Divorzio collaborativo – Riflessioni sulla pratica

Ott 5, 2021 | Divorzio / Separazione | 0 commenti

Divorzio collaborativo – Riflessioni sulla pratica

Non ho ancora sperimentato la pratica collaborativa, tuttavia due sono i principi che più di ogni altro mi hanno colpito, ciascuno in maniera diversa.

Il primo – molto positivo: la trasparenza. Trovo questo principio insolito e molto “onesto”.

Si tratta di quell’onestà che dovrebbe sempre orientare i comportamenti e le relazioni umane; a maggior ragione tra persone che hanno condiviso un percorso di vita, lungo o breve che sia; maggiormente in presenza di figli.

Divorzio collaborativo – Riflessioni sulla pratica

Si tratta di un principio difficilmente applicabile in un contenzioso ordinario, ove opera il diverso principio della disponibilità della prova, sicché ciascuna parte decide sull’opportunità o sulla convenienza di produrre o non documenti.

Quello della trasparenza è un principio a suo modo rivoluzionario e spiazzante per la sua portata.

Fonda le sue radici in una concezione profonda del senso di responsabilità e amplifica enormemente il concetto di buona fede (spesso predicato, assai meno praticato).

Il secondo: mandato limitato. Come il precedente spiazzante, ma non altrettanto immediatamente comprensibile.

Per comprenderlo è necessaria una più attenta riflessione. All’esito della quale si può arrivare a comprendere la sua importanza ma, a mio parere, non la sua imprescindibilità.

Dalla sua applicazione deriva una maggiore tutela dei diritti delle parti ove si verificasse il fallimento della pratica collaborativa; tanto più se l’impossibilità della sua prosecuzione si manifestasse in una fase avanzata della pratica stessa.

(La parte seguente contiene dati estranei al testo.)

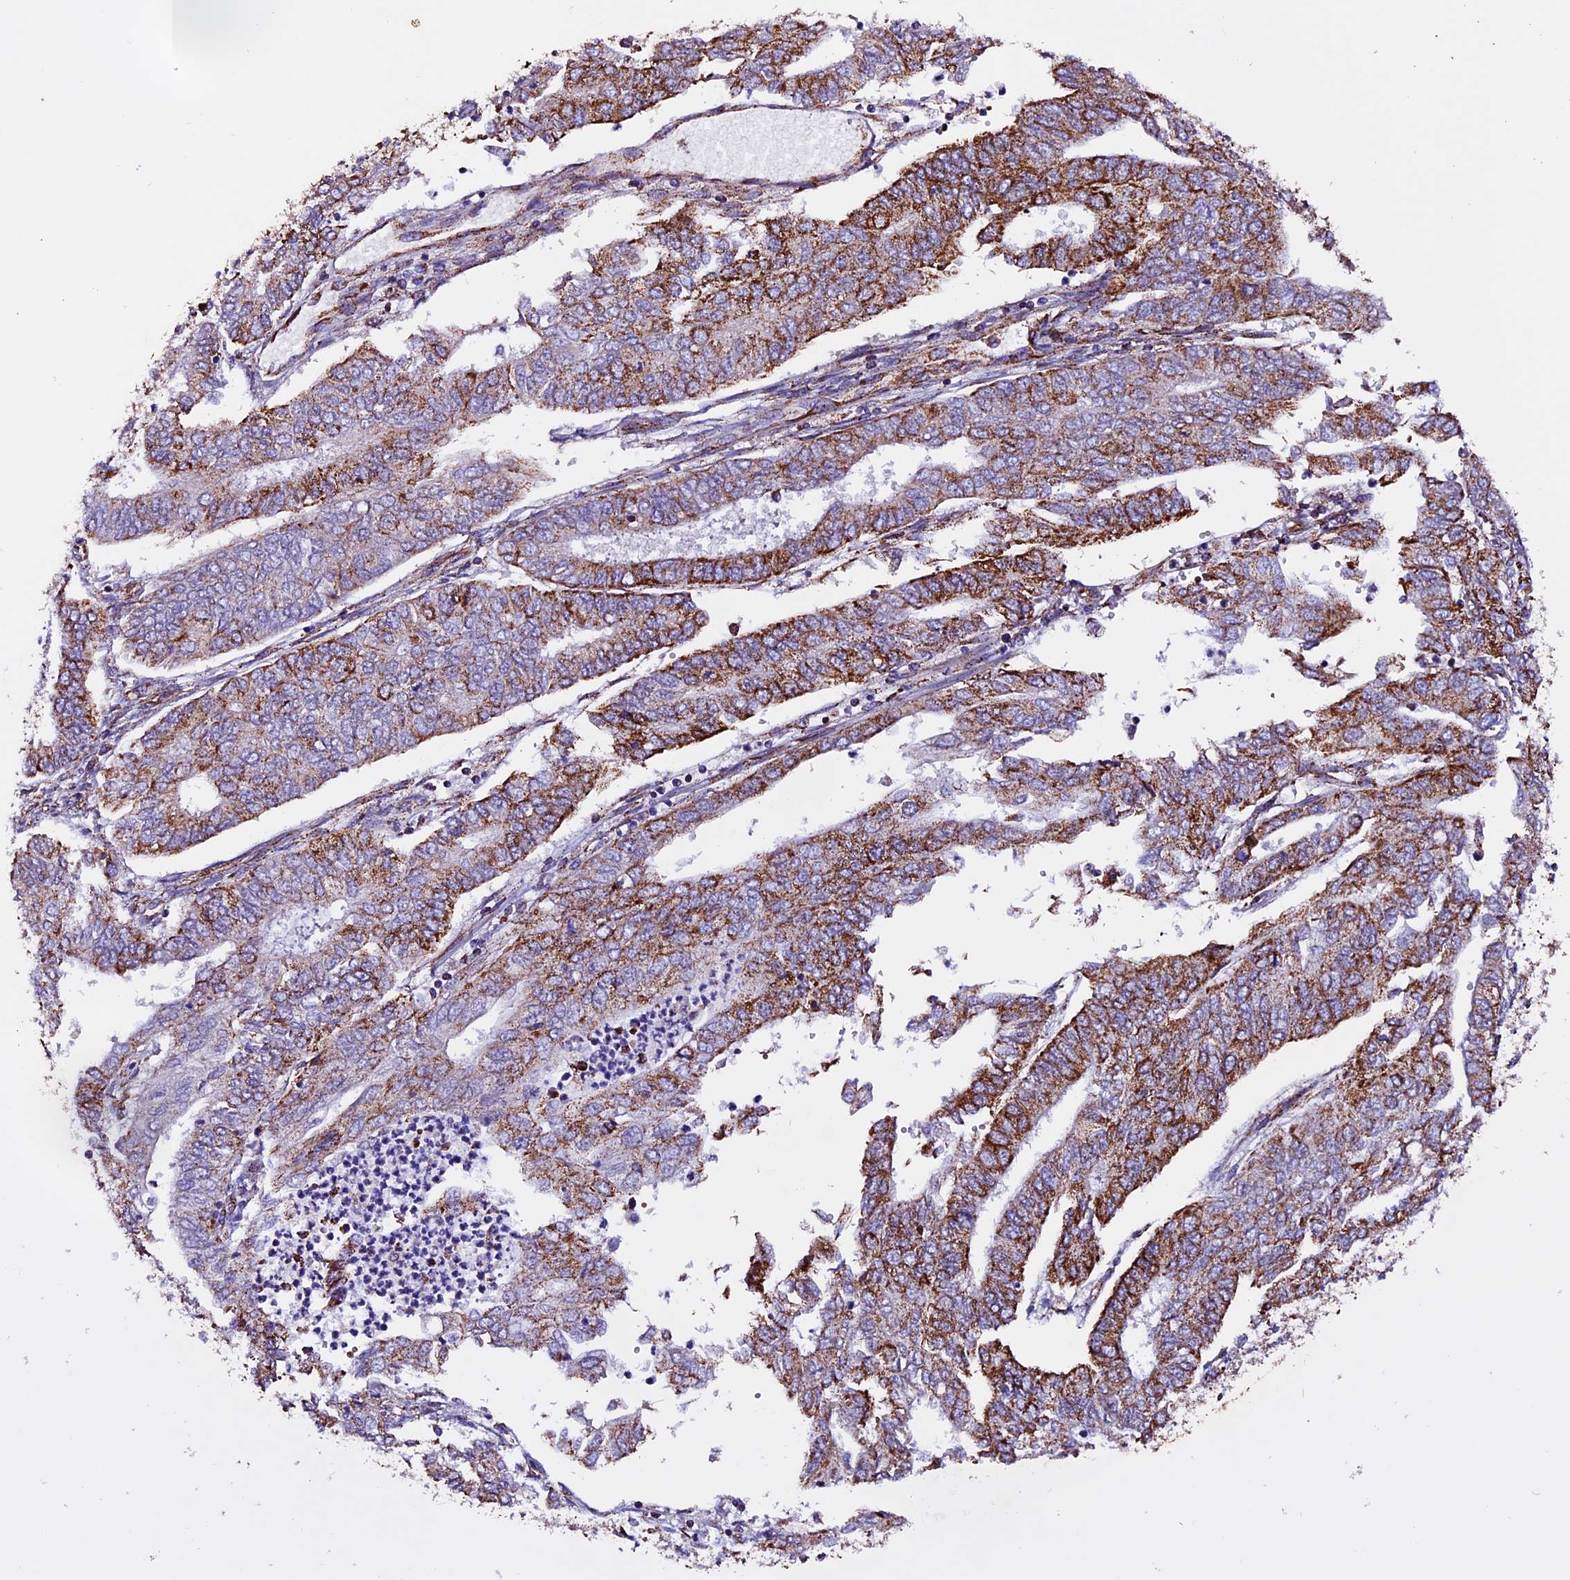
{"staining": {"intensity": "strong", "quantity": ">75%", "location": "cytoplasmic/membranous"}, "tissue": "endometrial cancer", "cell_type": "Tumor cells", "image_type": "cancer", "snomed": [{"axis": "morphology", "description": "Adenocarcinoma, NOS"}, {"axis": "topography", "description": "Endometrium"}], "caption": "Protein expression analysis of human endometrial adenocarcinoma reveals strong cytoplasmic/membranous positivity in about >75% of tumor cells. Using DAB (brown) and hematoxylin (blue) stains, captured at high magnification using brightfield microscopy.", "gene": "CX3CL1", "patient": {"sex": "female", "age": 68}}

Mi chiedo, però, se lo si possa superare pur senza perdere le garanzie di tutela che esso offre.
Prima considerazione.

Può essere difficile per le parti rinunciare al proprio difensore in una fase ulteriormente critica, dalla quale può derivare l’acuirsi del conflitto:

1) trovare un altro avvocato;

2) nuova narrazione – magari enfatizzata ad arte – dei fatti;

3) trovare ogni espediente per dimostrare in sede processuale ciò che – a proprio favore – fosse emerso nel corso della interrotta pratica collaborativa in virtù del principio della trasparenza e che come tale non

potrebbe trovare accoglienza nel processo (ritengo, infatti, non impossibile che le parti, con l’aiuto di un nuovo difensore, trovino il modo di sfruttare informazioni apprese nel corso degli incontri collaborativi); ecc…
Seconda considerazione.

Coniare un nuovo principio. Potrebbe rivelarsi utile mantenere lo stesso difensore.

Ne potrebbe derivare la riaffermazione dei principi di buona fede, di trasparenza e anche di riservatezza a patto che, anche nel contenzioso:

a) i difensori restino vincolati al principio della riservatezza;

b) non possano utilizzare informazioni né documenti appresi nel corso degli incontri collaborativi.

Anche questa clausola dovrebbe, a mio parere, comparire nell’accordo di partecipazione.

Le cui regole cardine – in virtù del principio dell’autonomia negoziale – potrebbero affermarsi anche nel corso della fase giudiziale.

Terza considerazione (meno rilevante).

La conseguenza certamente esasperata del mandato limitato potrebbe essere espressa in questo modo: O fai come ti dico o trovi un altro avvocato.

Ciò avviene frequentemente e anche legittimamente.

Ma che si inserisca tale condizione in un ambito (quello del contenzioso familiare) in cui vi è tanto di più rispetto al puro “diritto” non mi pare coerente con i principi che governano la pratica collaborativa.